The Sunday Times reported an unarmed missile had been set off from the submarine off the coast of Florida but, rather than head towards Africa, had veered towards the US.
[ BBC News, Trident: Defence Secretary refuses to give test missile details, 23 January 2017 ]
The missile is a Trident SLBM. It was fired by the HMS Vengeance from the Royal Navy (Britain). In the preamble to the Treaty on the Non-Proliferation of Nuclear Weapons, for which Britain was a depositary state, I read the following:
Desiring to further the easing of international tension and the strengthening of trust between States in order to facilitate the cessation of the manufacture of nuclear weapons, the liquidation of all their existing stockpiles, and the elimination from national arsenals of nuclear weapons and the means of their delivery pursuant to a Treaty on general and complete disarmament under strict and effective international control,
Recalling that, in accordance with the Charter of the United Nations, States must refrain in their international relations from the threat or use of force against the territorial integrity or political independence of any State, or in any other manner inconsistent with the Purposes of the United Nations, and that the establishment and maintenance of international peace and security are to be promoted with the least diversion for armaments of the worlds human and economic resources,
[ From the preamble of the Treaty on the Non-Proliferation of Nuclear Weapons (NPT) (1968) ]
There are also a series of international legal instruments such as treaties which prohibit the formal testing of nuclear weapons which Wikipedia introduces as the "experiments carried out to determine the effectiveness, yield, and explosive capability of nuclear weapons".
- Would a country be technically conducting a nuclear weapons test according to any international legal instruments by doing what Britain was reported as doing?

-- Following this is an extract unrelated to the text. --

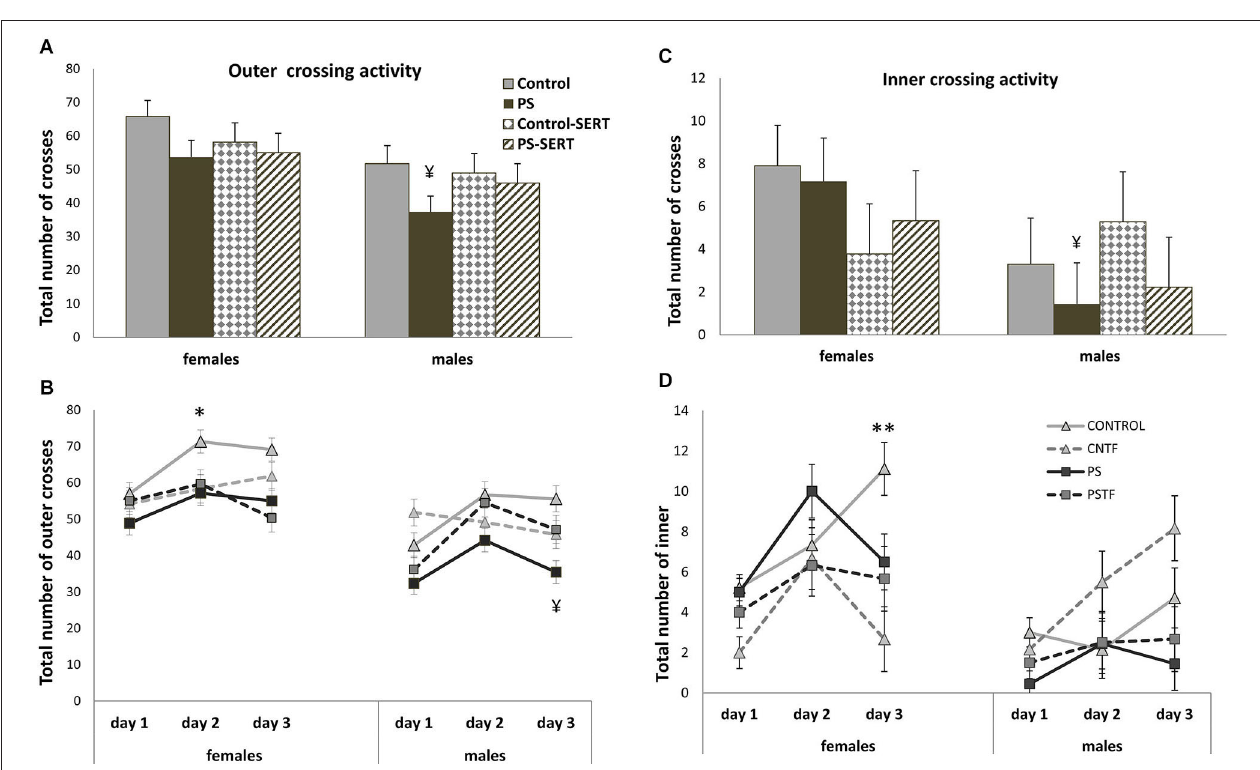
SERT-treatment were found in outer crossing activity, F 3,69 = 2.47; or inner crossing activity, F 3,69 = 0.25. (cid:85) , p < 0.05 indicates a main effect of sex on PS animals. * p < 0.05 and ** p < 0.01, indicates a significant increase on both the number of outer and inner crosses in Control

- Irrespective of whether such doings were formally a nuclear
weapons test or not, would such a test infringe on any rule of
international law?
- In particular, are there any rules of international law allowing or prohibiting a country from so testing ballistic missiles? Do the nuclear weapons states recognized by the non-proliferation treaty (NPT) enjoy a specific status in that respect?
- Would being in international waters as opposed to within 200 sea miles of a country make any difference (I do not know where the missile was deployed from exactly)?